[Dataset items]

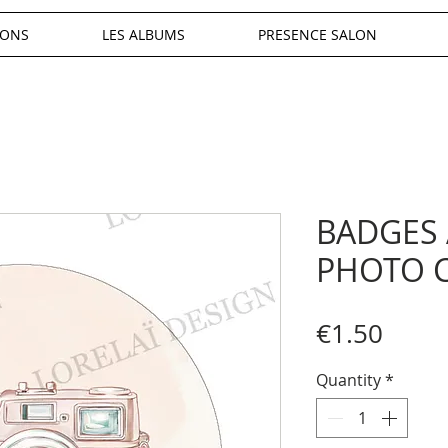
IONS
LES ALBUMS
PRESENCE SALON
BADGES 
PHOTO 
Price
€1.50
Quantity
*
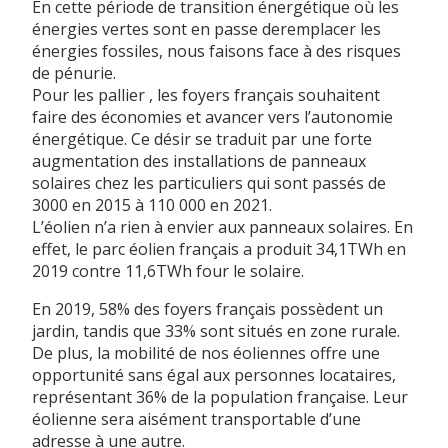
E n cette période de transition énergétique où les
énergies vertes sont en passe deremplacer les
énergies fossiles, nous faisons face à des risques
de pénurie.
Pour les pallier , les foyers français souhaitent
faire des économies et avancer vers l’autonomie
énergétique. Ce désir se traduit par une forte
augmentation des installations de panneaux
solaires chez les particuliers qui sont passés de
3000 en 2015 à 110 000 en 2021.
L’éolien n’a rien à envier aux panneaux solaires. En
effet, le parc éolien français a produit 34,1TWh en
2019 contre 11,6TWh four le solaire.
En 2019, 58% des foyers français possèdent un
jardin, tandis que 33% sont situés en zone rurale.
De plus, la mobilité de nos éoliennes offre une
opportunité sans égal aux personnes locataires,
représentant 36% de la population française. Leur
éolienne sera aisément transportable d’une
adresse à une autre.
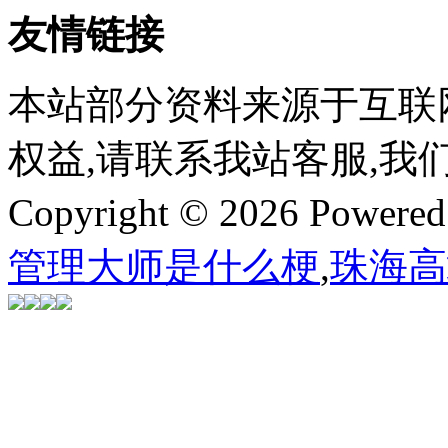
友情链接
本站部分资料来源于互联
权益,请联系我站客服,我
Copyright © 2026 Powere
管理大师是什么梗
,
珠海高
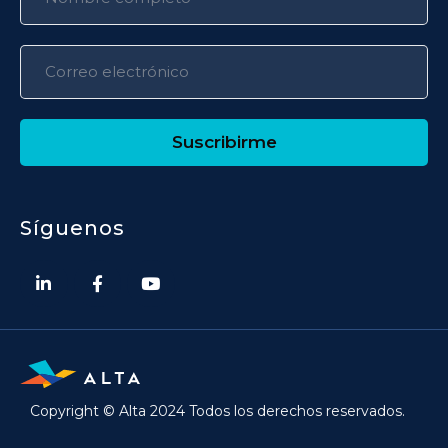
Suscribirme
Síguenos
Copyright © Alta 2024 Todos los derechos reservados.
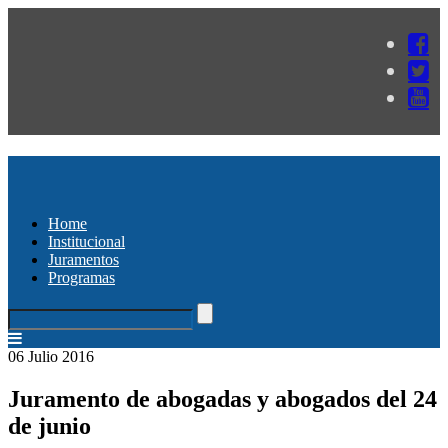
Home
Institucional
Juramentos
Programas
06 Julio 2016
Juramento de abogadas y abogados del 24
de junio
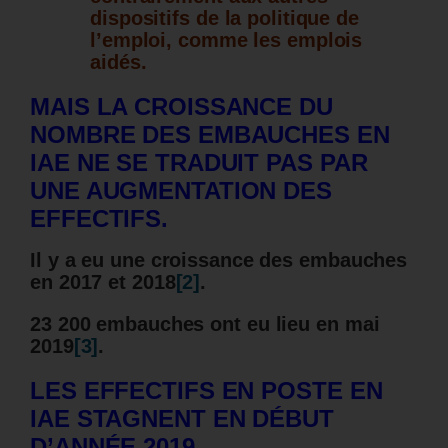
dispositifs de la politique de
l’emploi, comme les emplois
aidés.
MAIS LA CROISSANCE DU
NOMBRE DES EMBAUCHES EN
IAE NE SE TRADUIT PAS PAR
UNE AUGMENTATION DES
EFFECTIFS.
Il y a eu une croissance des embauches
en 2017 et 2018
[2]
.
23 200 embauches ont eu lieu en mai
2019
[3]
.
LES EFFECTIFS EN POSTE EN
IAE STAGNENT EN DÉBUT
D’ANNÉE 2019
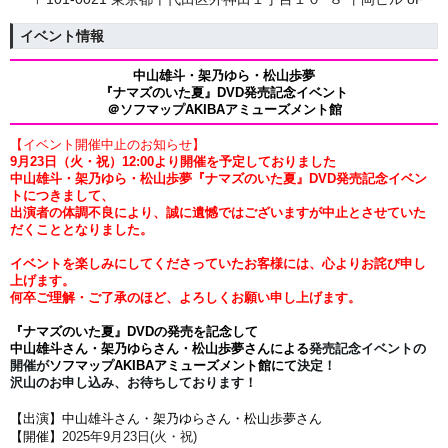
イベント情報
中山雄斗・架乃ゆら・松山歩夢
『ナマズのいた夏』DVD発売記念イベント
＠ソフマップAKIBAアミューズメント館
【イベント開催中止のお知らせ】
9月23日（火・祝）12:00より開催を予定しておりました
中山雄斗・架乃ゆら・松山歩夢『ナマズのいた夏』DVD発売記念イベン
トにつきまして、
出演者の体調不良により、誠に遺憾ではございますが中止とさせていた
だくこととなりました。
イベントを楽しみにしてくださっていたお客様には、心よりお詫び申し
上げます。
何卒ご理解・ご了承のほど、よろしくお願い申し上げます。
『ナマズのいた夏』DVDの発売を記念して
中山雄斗
さん・架乃ゆらさん・松山歩夢さんによる
発売記念イベントの
開催が
ソフマップAKIBAアミューズメント館にて
決定！
沢山のお申し込み、お待ちしております！
【出演】
中山雄斗さん・架乃ゆらさん・松山歩夢さん
【開催】
2025年9月23
日(火・祝)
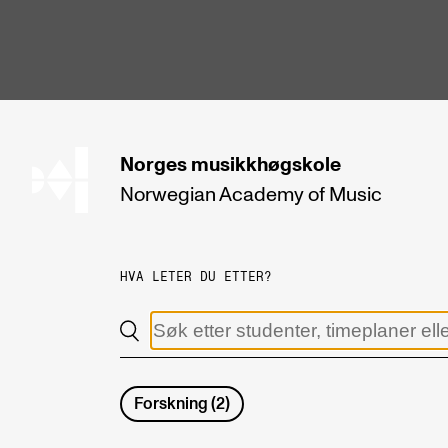
hjem
Norges
musikkhøgskole
Norwegian Academy
of Music
STUDIER
Alle studier
HVA LETER DU ETTER?
Bachelor
Master
Doktorgrad
Forskning
(
2
)
Årsstudium og videreutdanning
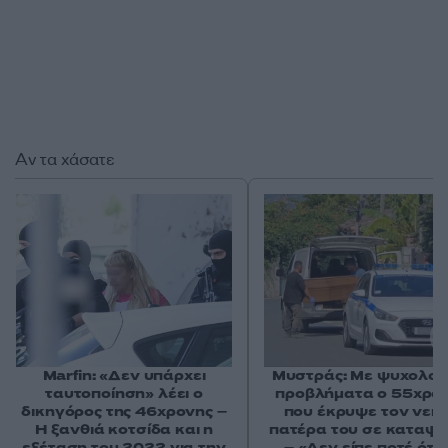
Αν τα χάσατε
Marfin: «Δεν υπάρχει
Μυστράς: Με ψυχολογ
ταυτοποίηση» λέει ο
προβλήματα ο 55χρο
δικηγόρος της 46χρονης –
που έκρυψε τον νεκ
Η ξανθιά κοτσίδα και η
πατέρα του σε καταψ
εξέταση του 2022 για την
– «Δεν είπε ποτέ ότι 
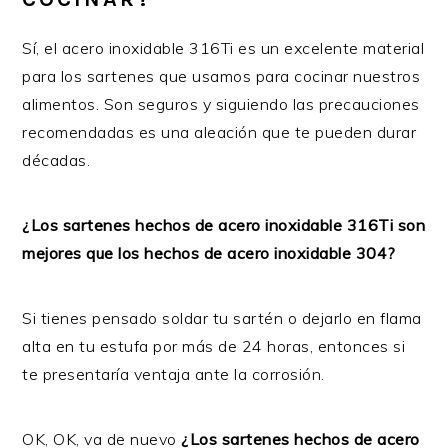
Sí, el acero inoxidable 316Ti es un excelente material
para los sartenes que usamos para cocinar nuestros
alimentos. Son seguros y siguiendo las precauciones
recomendadas es una aleación que te pueden durar
décadas.
¿Los sartenes hechos de acero inoxidable 316Ti son
mejores que los hechos de acero inoxidable 304?
Si tienes pensado soldar tu sartén o dejarlo en flama
alta en tu estufa por más de 24 horas, entonces si
te presentaría ventaja ante la corrosión.
OK, OK, va de nuevo
¿Los sartenes hechos de acero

* **What to work on**
Give every line of text in the records above as a JSON list of strings, one string per line, skipping blank lines. Leave the picture markers out of the answer.

* **Written response**
[
  "IONS",
  "LES ALBUMS",
  "PRESENCE SALON",
  "BADGES ",
  "PHOTO ",
  "Price",
  "€1.50",
  "Quantity",
  "*",
  "E n cette période de transition énergétique où les",
  "énergies vertes sont en passe deremplacer les",
  "énergies fossiles, nous faisons face à des risques",
  "de pénurie.",
  "Pour les pallier , les foyers français souhaitent",
  "faire des économies et avancer vers l’autonomie",
  "énergétique. Ce désir se traduit par une forte",
  "augmentation des installations de panneaux",
  "solaires chez les particuliers qui sont passés de",
  "3000 en 2015 à 110 000 en 2021.",
  "L’éolien n’a rien à envier aux panneaux solaires. En",
  "effet, le parc éolien français a produit 34,1TWh en",
  "2019 contre 11,6TWh four le solaire.",
  "En 2019, 58% des foyers français possèdent un",
  "jardin, tandis que 33% sont situés en zone rurale.",
  "De plus, la mobilité de nos éoliennes offre une",
  "opportunité sans égal aux personnes locataires,",
  "représentant 36% de la population française. Leur",
  "éolienne sera aisément transportable d’une",
  "adresse à une autre.",
  "友情链接",
  "本站部分资料来源于互联",
  "权益,请联系我站客服,我",
  "Copyright © 2026 Powere",
  "管理大师是什么梗",
  ",",
  "珠海高",
  "Suscribirme",
  "Síguenos",
  "Copyright © Alta 2024 Todos los derechos reservados.",
  "Home",
  "Institucional",
  "Juramentos",
  "Programas",
  "06 Julio 2016",
  "Juramento de abogadas y abogados del 24",
  "de junio",
  "dispositifs de la politique de",
  "l’emploi, comme les emplois",
  "aidés.",
  "MAIS LA CROISSANCE DU",
  "NOMBRE DES EMBAUCHES EN",
  "IAE NE SE TRADUIT PAS PAR",
  "UNE AUGMENTATION DES",
  "EFFECTIFS.",
  "Il y a eu une croissance des embauches",
  "en 2017 et 2018",
  "[2]",
  ".",
  "23 200 embauches ont eu lieu en mai",
  "2019",
  "[3]",
  ".",
  "LES EFFECTIFS EN POSTE EN",
  "IAE STAGNENT EN DÉBUT",
  "D’ANNÉE 2019",
  "イベント情報",
  "中山雄斗・架乃ゆら・松山歩夢",
  "『ナマズのいた夏』DVD発売記念イベント",
  "＠ソフマップAKIBAアミューズメント館",
  "【イベント開催中止のお知らせ】",
  "9月23日（火・祝）12:00より開催を予定しておりました",
  "中山雄斗・架乃ゆら・松山歩夢『ナマズのいた夏』DVD発売記念イベン",
  "トにつきまして、",
  "出演者の体調不良により、誠に遺憾ではございますが中止とさせていた",
  "だくこととなりました。",
  "イベントを楽しみにしてくださっていたお客様には、心よりお詫び申し",
  "上げます。",
  "何卒ご理解・ご了承のほど、よろしくお願い申し上げます。",
  "『ナマズのいた夏』DVDの発売を記念して",
  "中山雄斗",
  "さん・架乃ゆらさん・松山歩夢さんによる",
  "発売記念イベントの",
  "開催が",
  "ソフマップAKIBAアミューズメント館にて",
  "決定！",
  "沢山のお申し込み、お待ちしております！",
  "【出演】",
  "中山雄斗さん・架乃ゆらさん・松山歩夢さん",
  "【開催】",
  "2025年9月23",
  "日(火・祝)",
  "hjem",
  "Norges",
  "musikkhøgskole",
  "Norwegian Academy",
  "of Music",
  "STUDIER",
  "Alle studier",
  "HVA LETER DU ETTER?",
  "Bachelor",
  "Master",
  "Doktorgrad",
  "Forskning",
  "(",
  "2",
  ")",
  "Årsstudium og videreutdanning",
  "Αν τα χάσατε",
  "Marfin: «Δεν υπάρχει",
  "Μυστράς: Με ψυχολογ",
  "ταυτοποίηση» λέει ο",
  "προβλήματα ο 55χρο",
  "δικηγόρος της 46χρονης –",
  "που έκρυψε τον νεκ",
  "Η ξανθιά κοτσίδα και η",
  "πατέρα του σε καταψ",
  "εξέταση του 2022 για την",
  "– «Δεν είπε ποτέ ότι ",
  "Sí, el acero inoxidable 316Ti es un excelente material",
  "para los sartenes que usamos para cocinar nuestros",
  "alimentos. Son seguros y siguiendo las precauciones",
  "recomendadas es una aleación que te pueden durar",
  "décadas.",
  "¿Los sartenes hechos de acero inoxidable 316Ti son",
  "mejores que los hechos de acero inoxidable 304?",
  "Si tienes pensado soldar tu sartén o dejarlo en flama",
  "alta en tu estufa por más de 24 horas, entonces si",
  "te presentaría ventaja ante la corrosión.",
  "OK, OK, va de nuevo",
  "¿Los sartenes hechos de acero"
]